第十二話 異邦人の帰還 前編
前回までのあらすじ
活躍が続くストームチームは、横須賀港近郊での長丁場となった戦いをなんとか乗り切った。
しかし前田は腑に落ちなかった、戦いは長かった、しかしなにか違和感を感じる…
なにかが近づいている、その違和感がこの話で分かることでしょう。
横須賀港近郊での戦いの後、戦い疲れたストームチームは、行きつけの銭湯で体を休めていた。

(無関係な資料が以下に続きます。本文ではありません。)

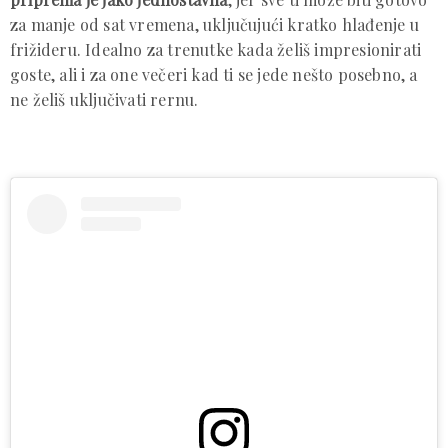
za manje od sat vremena, uključujući kratko hlađenje u
frižideru. Idealno za trenutke kada želiš impresionirati
goste, ali i za one večeri kad ti se jede nešto posebno, a
ne želiš uključivati rernu.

「ふぅー戦いの後の風呂は最高やな!電磁城壁レベル高いから扱うのに苦労するんだよね。」と前田が愚痴っていると、
「前田さん!見てください僕のバタフライ!
すごくないっすか?これオリンピックレベルじゃないすか?」と青木が自慢げに話すと、
「おいおい、風呂の湯がなくなるからやめろ!それにこれじゃ小学生にも勝てないんじゃないか?」と前田が青木の自信をものの見事に打ち砕くと、
勅使河原が、「僕バタフライできますよ、
butterfly今日は今までの…ふふんふふん。」
「それ歌だろ!歌詞もあやふやじゃねぇか!」と前田がツッコミを入れる。
「そういえば、さっき銭湯の受付にかわいい
大学生がいませんでした? もしかしたら女湯にいるかも!」と青木が言うと、
「轟さん!ちょっと肩車してもらっていいっすか?上から覗いてみます!」と変態の富田が言った。
覗こうとした次の瞬間、
「なんか騒がしいと思ったら、お前ら歯食いしばれよ!」と鬼の形相でやってきた佐々木が、下品な男どもをボコボコにした。
これぞまさにカオスであった。
ブレインにて
「鈴村、どうだ調子は?ストームチームは
滅んだかな?」
「ブレイン様!あいつらなかなか手強くて
6年前とはやはり違いました、しかし
「あの兵器」の準備が整いつつあります。
一度試運転させたいと考えております。
いいでしょうか?」と鈴村が言う。
「うむ、良かろう。あいつらも久々に見たら
思い出すだろうあの兵器の恐怖をな! はっははは!」とブレインが高らかに笑いながら言った。
EDF会議室にて
「最近は、巨大生物も姿を現わさないっすね〜。」と猪狩がボヤいた。
「いや、これは嵐の前の静けさとしか思えないんだ。嫌な予感しかない。」と前田がいつになく険しい顔をしていた。
そこに、ある一報が入る。
「ストームチームに連絡!東京都中央区にある勝鬨橋上空に謎の宇宙船を2隻確認!
現在は交戦態勢にはなっていませんが敵の宇宙船だと思われるので至急現地に向かって下さい!」との現地のパトロール隊員の情報が入った。
ストームチームは謎の宇宙船とは何なのか?
交戦態勢に入ってないのはまるでストームチームが来るのを待ち浴びているようだった。